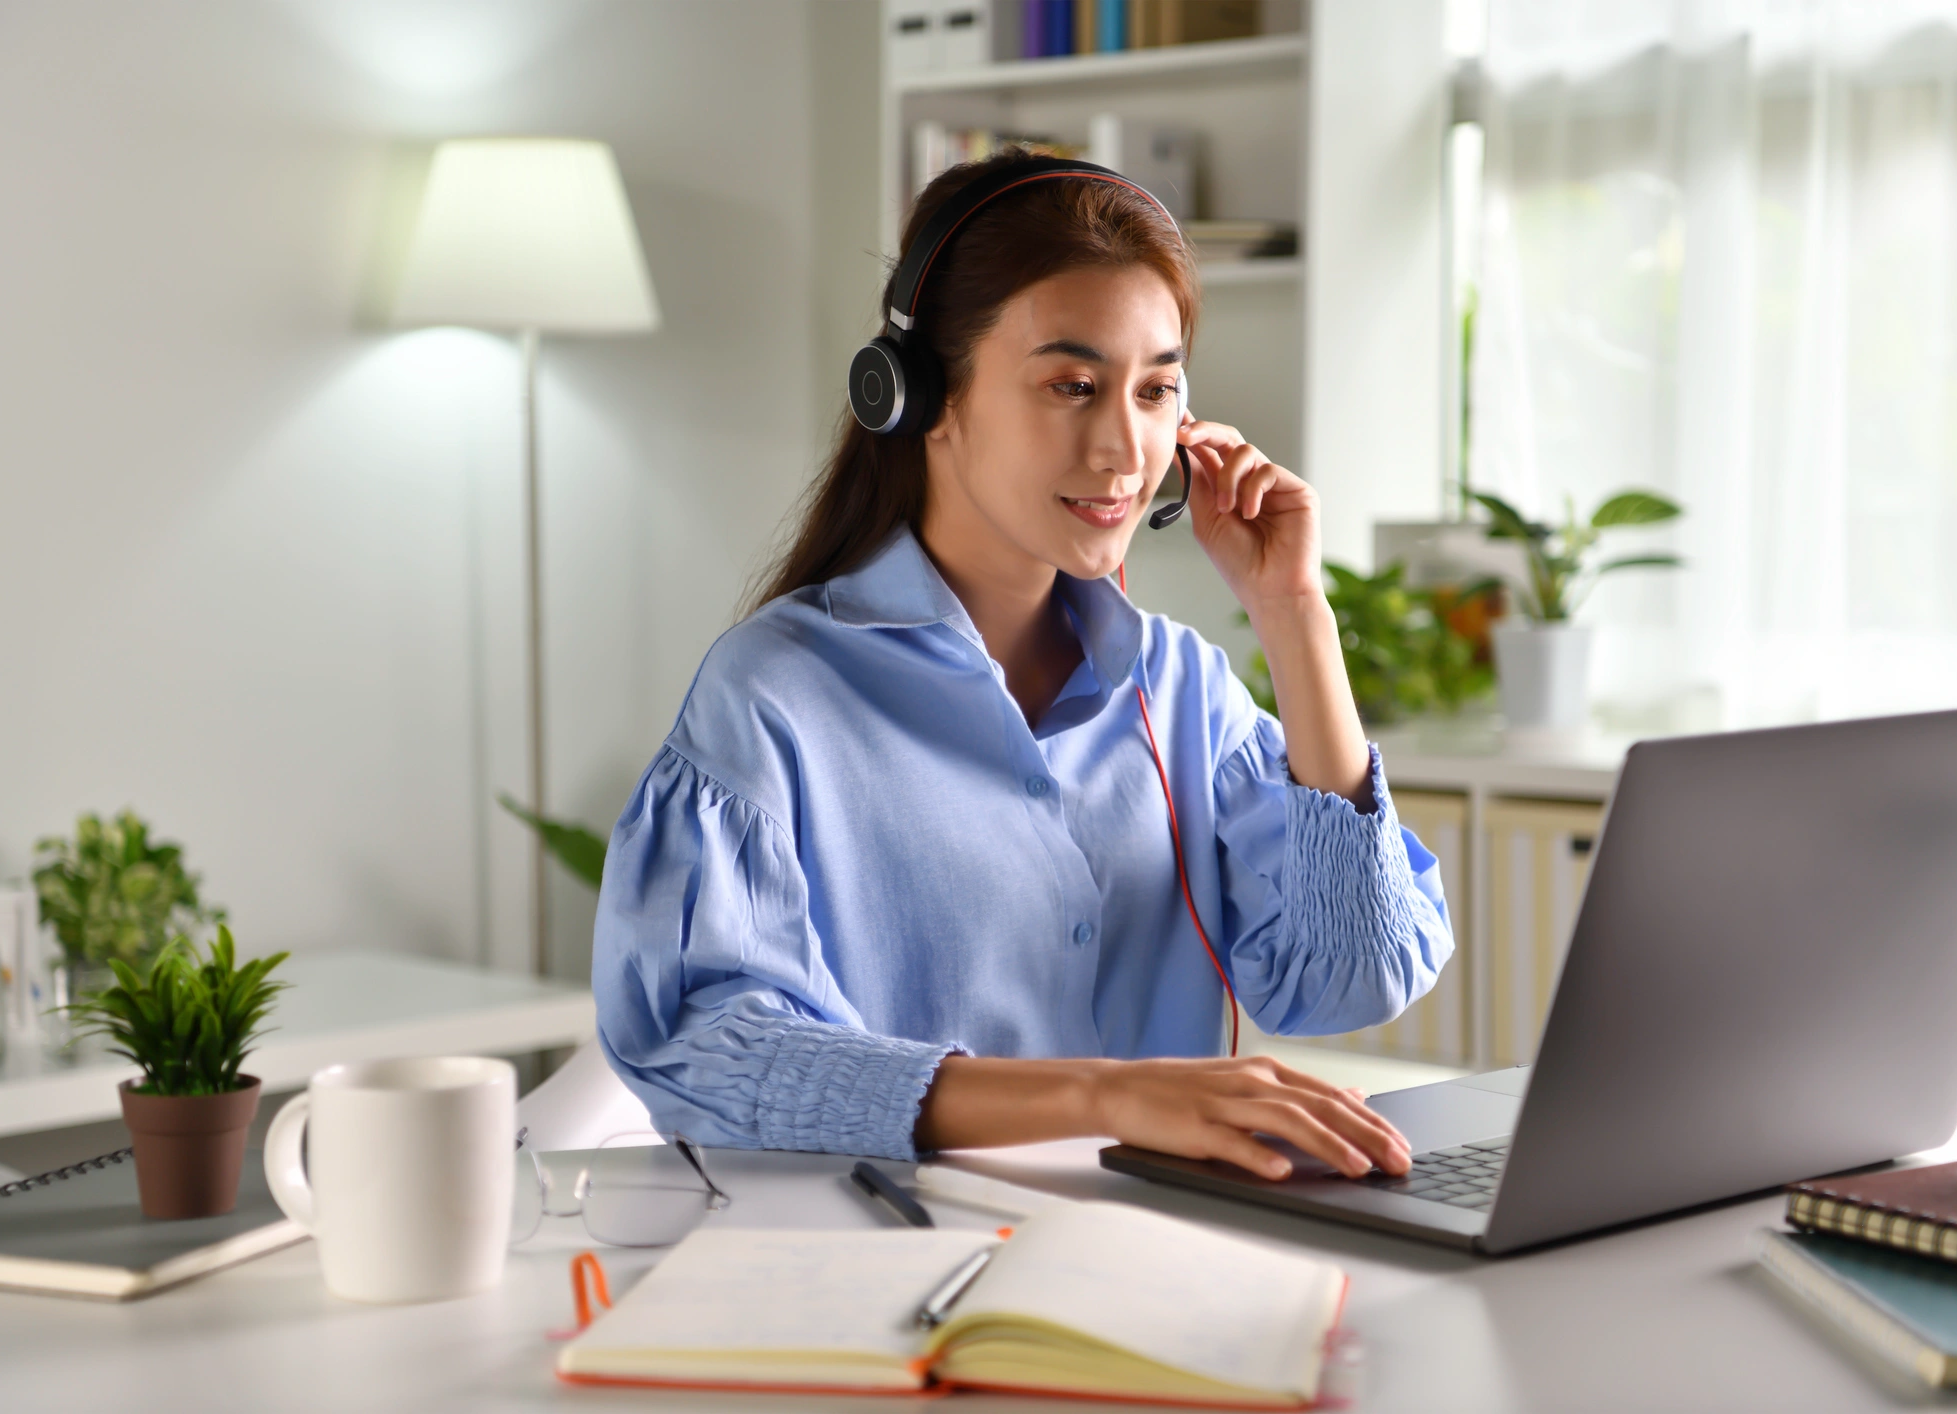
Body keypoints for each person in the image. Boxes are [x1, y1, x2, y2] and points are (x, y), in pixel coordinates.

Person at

* * *

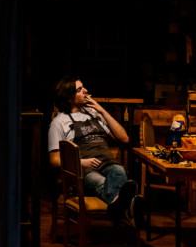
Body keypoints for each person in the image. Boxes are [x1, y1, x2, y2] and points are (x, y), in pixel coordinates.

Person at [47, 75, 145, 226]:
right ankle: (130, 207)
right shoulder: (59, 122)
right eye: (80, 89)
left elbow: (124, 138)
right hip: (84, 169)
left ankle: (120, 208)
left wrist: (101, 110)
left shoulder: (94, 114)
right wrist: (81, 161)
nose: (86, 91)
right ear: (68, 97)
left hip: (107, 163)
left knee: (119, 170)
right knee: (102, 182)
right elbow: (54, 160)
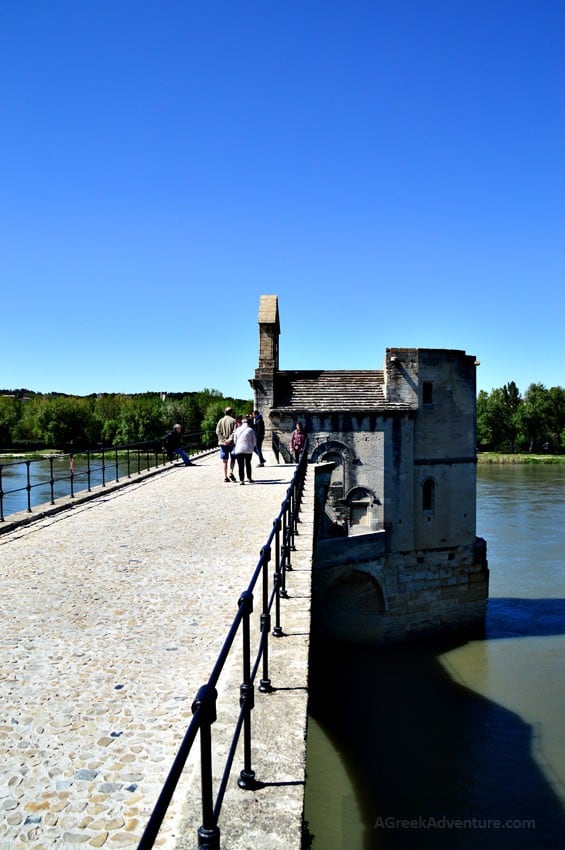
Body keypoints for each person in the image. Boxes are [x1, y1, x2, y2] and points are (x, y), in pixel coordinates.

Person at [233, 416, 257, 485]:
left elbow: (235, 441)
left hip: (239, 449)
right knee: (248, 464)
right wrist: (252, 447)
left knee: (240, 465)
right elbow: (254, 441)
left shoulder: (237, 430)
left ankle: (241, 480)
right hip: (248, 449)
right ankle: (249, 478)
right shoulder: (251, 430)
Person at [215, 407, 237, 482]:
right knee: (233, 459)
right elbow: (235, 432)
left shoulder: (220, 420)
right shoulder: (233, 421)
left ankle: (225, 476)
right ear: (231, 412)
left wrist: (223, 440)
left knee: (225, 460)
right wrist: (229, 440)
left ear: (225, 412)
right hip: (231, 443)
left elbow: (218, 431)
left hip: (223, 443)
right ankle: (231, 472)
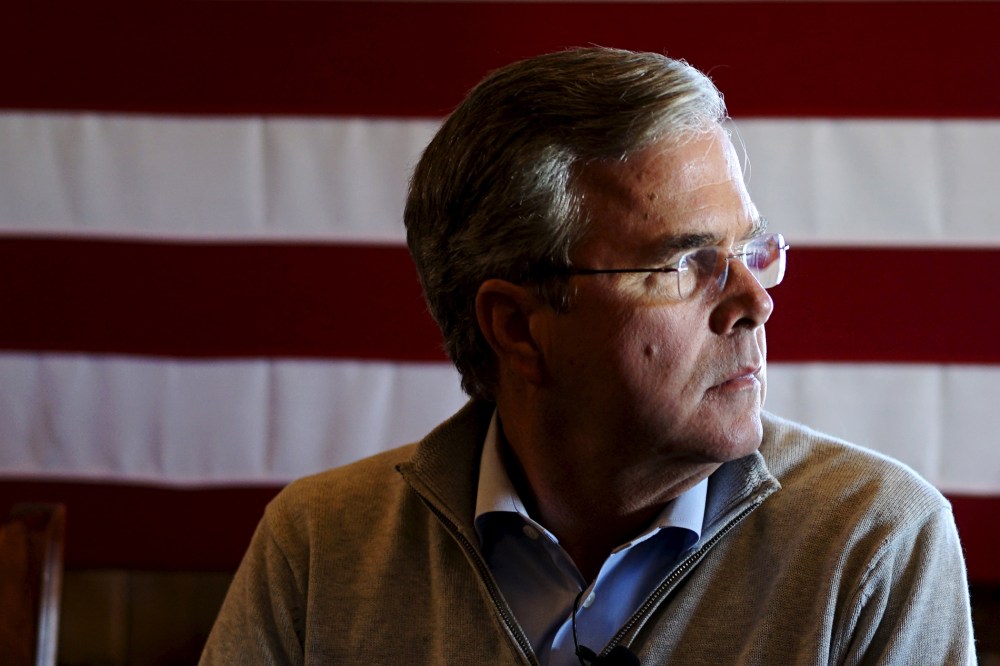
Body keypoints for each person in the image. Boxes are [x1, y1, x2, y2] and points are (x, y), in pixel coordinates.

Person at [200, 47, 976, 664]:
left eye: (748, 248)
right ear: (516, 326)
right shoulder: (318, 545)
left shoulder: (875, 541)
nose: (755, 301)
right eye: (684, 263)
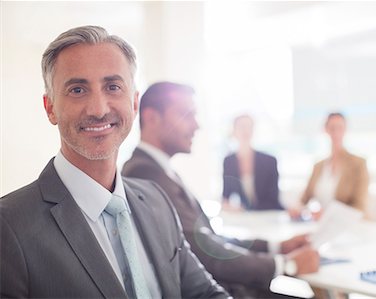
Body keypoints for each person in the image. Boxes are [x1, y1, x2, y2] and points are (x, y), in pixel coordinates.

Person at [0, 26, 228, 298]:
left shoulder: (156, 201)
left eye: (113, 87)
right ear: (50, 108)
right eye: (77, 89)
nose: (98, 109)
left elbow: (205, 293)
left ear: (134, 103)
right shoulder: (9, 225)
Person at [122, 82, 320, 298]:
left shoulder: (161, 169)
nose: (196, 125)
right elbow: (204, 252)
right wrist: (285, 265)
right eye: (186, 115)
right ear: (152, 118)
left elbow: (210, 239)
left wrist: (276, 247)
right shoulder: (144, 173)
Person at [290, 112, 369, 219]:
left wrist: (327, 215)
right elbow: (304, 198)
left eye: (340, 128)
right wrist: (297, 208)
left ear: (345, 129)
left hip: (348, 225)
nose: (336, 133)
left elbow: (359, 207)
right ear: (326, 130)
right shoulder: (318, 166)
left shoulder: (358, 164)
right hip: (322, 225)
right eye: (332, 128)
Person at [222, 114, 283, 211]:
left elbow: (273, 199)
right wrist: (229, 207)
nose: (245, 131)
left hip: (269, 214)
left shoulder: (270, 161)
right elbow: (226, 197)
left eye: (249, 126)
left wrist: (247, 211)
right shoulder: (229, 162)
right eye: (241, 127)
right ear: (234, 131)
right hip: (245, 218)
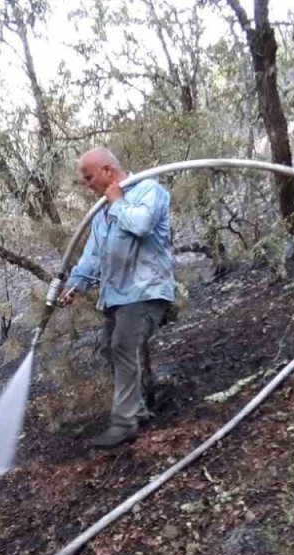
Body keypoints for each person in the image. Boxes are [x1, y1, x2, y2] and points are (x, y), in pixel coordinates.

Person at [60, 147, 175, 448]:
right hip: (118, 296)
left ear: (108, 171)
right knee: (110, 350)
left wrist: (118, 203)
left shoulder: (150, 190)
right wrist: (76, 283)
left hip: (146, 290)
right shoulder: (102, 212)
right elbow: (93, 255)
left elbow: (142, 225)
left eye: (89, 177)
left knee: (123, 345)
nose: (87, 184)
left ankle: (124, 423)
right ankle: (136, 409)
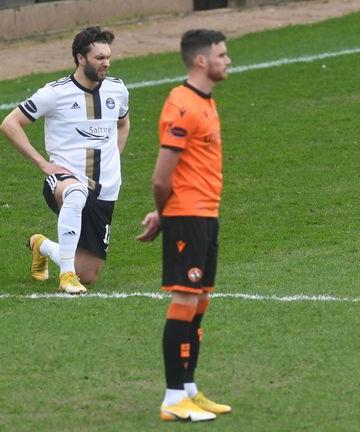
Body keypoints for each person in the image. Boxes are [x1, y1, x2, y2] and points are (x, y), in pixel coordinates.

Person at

==

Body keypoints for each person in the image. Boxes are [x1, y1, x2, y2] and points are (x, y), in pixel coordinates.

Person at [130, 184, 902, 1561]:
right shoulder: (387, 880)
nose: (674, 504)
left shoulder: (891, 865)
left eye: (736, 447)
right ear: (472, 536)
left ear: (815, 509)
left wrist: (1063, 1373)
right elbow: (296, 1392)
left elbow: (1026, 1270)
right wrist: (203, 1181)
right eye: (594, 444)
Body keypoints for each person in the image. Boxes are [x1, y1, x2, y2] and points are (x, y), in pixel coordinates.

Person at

**PROBLEM:** Where the word "knee" shows up in a line of the entries above, copy that line.

**REPLY:**
left knee: (119, 170)
right knee: (102, 182)
right knee: (248, 464)
left knee: (240, 465)
right knee: (233, 459)
left knee: (225, 460)
right knee: (110, 350)
left knee: (123, 345)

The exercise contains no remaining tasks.